Hill v. Gibbs

By the Court, Bronson J.

As the two wives were tenants in common of the land on account of which the money was received, the plaintiff insists that he may sue for his share without joining Bennett. But the general rule in relation to suits by tenants in common, against third persons, is this: When the action is in the realty, they must sue separately; when in the personalty, they must join. The action is not in the realty merely because it has some relation to land. Thus, debt for rent, and covenant for not repairing, upon a joint demise, are personal actions, and tenants in common must join. So too they must join in actions for a trespass or nuisance to the land. The Tlnglish cases say they may, ours, that they must join. (Litt. § 311, 312, 315—317; Kitchin v. Buckley, T. Ray. 80., 1 Lev. 109, S. C. ; Austin v. Hall, 13 John. 286; Decker v. Livingston, 15 John. 479; Sherman v. Ballou, 8 Cow. 304; Chamier v. Plestow, 5 M. & S. 64; 1 Chit. Pl. 13, 75, ed. of *59’37, and cases cited.) (a) If the plaintiff sues as a tenant in common he must fail, because this is a personal action in which the co-tenant should have been joined as plaintiff.

But the tenancy in common has little to do with the case, except by way of making out the plaintiff’s title. Still I think Bennett should have been joined as a co-plaintiff, and that the action in its present form cannot he maintained. The securities were placed in the defendant’s hands as the joint act of the plaintiff and Bennett, and the defendant was to receive the money on their joint account. The defendant's contract was with both— *60not with each severally—and he ought not to he subjected to more than one action. And besides, the plaintiff did not show what share or proportion of the money belonged to him. It was proved that the plaintiff was not entitled to so much as Bennett; but there was no evidence from which their respective interests in the fund could be ascertained. The plaintiff had already received $1250, and the burden lay upon him of showing that he still had money in the defendant’s hands. It was not enough to show an interest in the fund, without showing the extent of that interest.
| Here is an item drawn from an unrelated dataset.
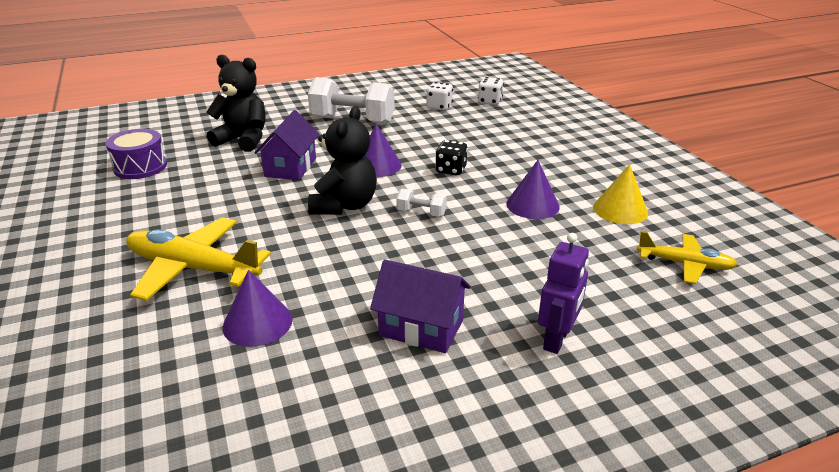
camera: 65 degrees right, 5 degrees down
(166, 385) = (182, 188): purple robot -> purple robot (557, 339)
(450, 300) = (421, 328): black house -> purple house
As the proof stood, I think the referees were right in reporting against the plaintiff.

Motion denied.

See also Brotherson v. Hodges, (6 Johns. 108;) Bradish v. Schenck, (8 id. 151;) Thompson v. Hoskins, (11 Mass. Rep. 419.) So in other personal actions sounding in damages—e. g. trespass or trover for taking or converting a chattel, (Wheelwright v. Depeyster, 1 Johns. Rep. 471, Putnam v. Wise, 1 Hill, 234.) case for diverting water (Rich v. Penfield, 1 Wend. 380) or for destroying title deeds, (Daniels v. Daniels, 7 Mass. Rep. 135 ;) but, as to replevin, see Hart v. Fitzgerald, (2 Mass. Rep. 509.)

In respect to the mode of taking advantage of the non-joinder, the following distinction is to be observed between actions ex delicto and actions ex contractu, viz: In the former, if one of several tenants in common sue where the others ought to be joined, the defendant should plead the nonjoinder in abatement; and if he omit to do so, though it maybe proved at the trial for the purpose of preventing the plaintiff from recovering more than his aliquot share or interest, it cannot be urged as a ground for defeating the action. (Wheelwright v. Depeyster, 1 Johns. Rep. 471; Brotherson v. Hodges, 6 id. 108; Bradish v. Schenck, 8 id. 151; Thompson v. Hoskins, 11 Mass. R. 419 ; 1 Phill. Ev. 210 ; Rich v. Penfield, 1 Wend. 380, 385, 6; Bleaden v. Hancock, 4 Carr & Payne, 152; 1 Chitty’s Pl. 74 et seq. Am. ed. of 1833.) Nor can it be taken advantage of by demurrer, motion in arrest, or writ of error, though the defect appear on the face of the declaration. (Addison v. Overend, 6 T. R. 766; Scott v. Godwin, 1 Bos. & Pull. 74, 5; Rich v. Penfield, 1 Wend. 380, 385, 6.) If one of two tenants in common sue in such case, and the defendant neglect to plead in abatement, the other tenant may afterwards sue alone; and, in the latter suit, the defendant cannot plead the non-joinder in abatement. (Sedgworth v. Overend, 7 T. R. 279.)

In actions ex contractu, however, the non-joinder by the plaintiff of a co-contrac. tor need not be pleaded in abatement, but may be taken advantage of at the trial under the general issue. (1 Phill. Ev. 210 ; Cowen Hill's Notes to Phill. Ev. 515, 516, and the cases there cited.) Or, if the defect appear on the face of the declaration, the defendant may demur; and this, though it be not shown whether the party omitted is still living or otherwise. (Burgess v. Abbott, 1 Hill, 476, 478, per Bronson, J.)